Pose estimation data:
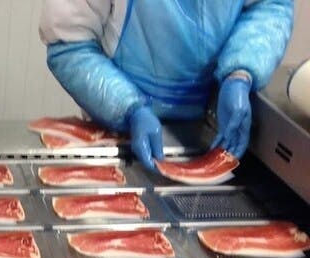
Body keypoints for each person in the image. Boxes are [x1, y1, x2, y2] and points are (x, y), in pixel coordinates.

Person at [40, 1, 293, 170]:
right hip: (118, 141)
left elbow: (270, 6)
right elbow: (69, 46)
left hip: (212, 134)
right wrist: (128, 108)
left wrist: (241, 71)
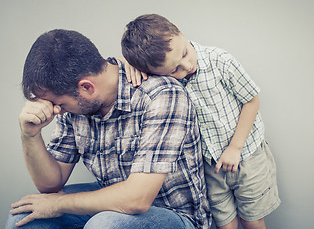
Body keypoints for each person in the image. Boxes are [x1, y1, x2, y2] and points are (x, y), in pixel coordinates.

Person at [6, 29, 211, 229]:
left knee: (105, 224)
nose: (56, 111)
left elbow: (137, 199)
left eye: (60, 104)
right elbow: (50, 184)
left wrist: (58, 204)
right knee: (23, 218)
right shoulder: (73, 106)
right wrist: (30, 134)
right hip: (110, 201)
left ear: (86, 88)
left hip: (174, 215)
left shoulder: (161, 94)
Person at [121, 14, 281, 229]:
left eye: (185, 53)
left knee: (252, 220)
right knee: (225, 223)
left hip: (247, 157)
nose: (187, 66)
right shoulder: (162, 80)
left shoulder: (220, 60)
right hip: (210, 166)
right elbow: (112, 66)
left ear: (179, 30)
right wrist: (126, 63)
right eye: (174, 70)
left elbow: (251, 101)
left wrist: (235, 147)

> _ASSIGNMENT_: An exact copy is required of the lines from the start of the records above through the line with "left wrist: (241, 71)", and only those, without any pictures.

> _RESPONSE TO THE TASK_:
Body keypoints for each person in the image. Boxes are [x1, y1, x2, y2] and points are (x, y), in pixel coordinates.

Person at [40, 1, 293, 170]:
right hip: (118, 141)
left elbow: (270, 6)
right elbow: (69, 46)
left hip: (212, 134)
right wrist: (128, 108)
left wrist: (241, 71)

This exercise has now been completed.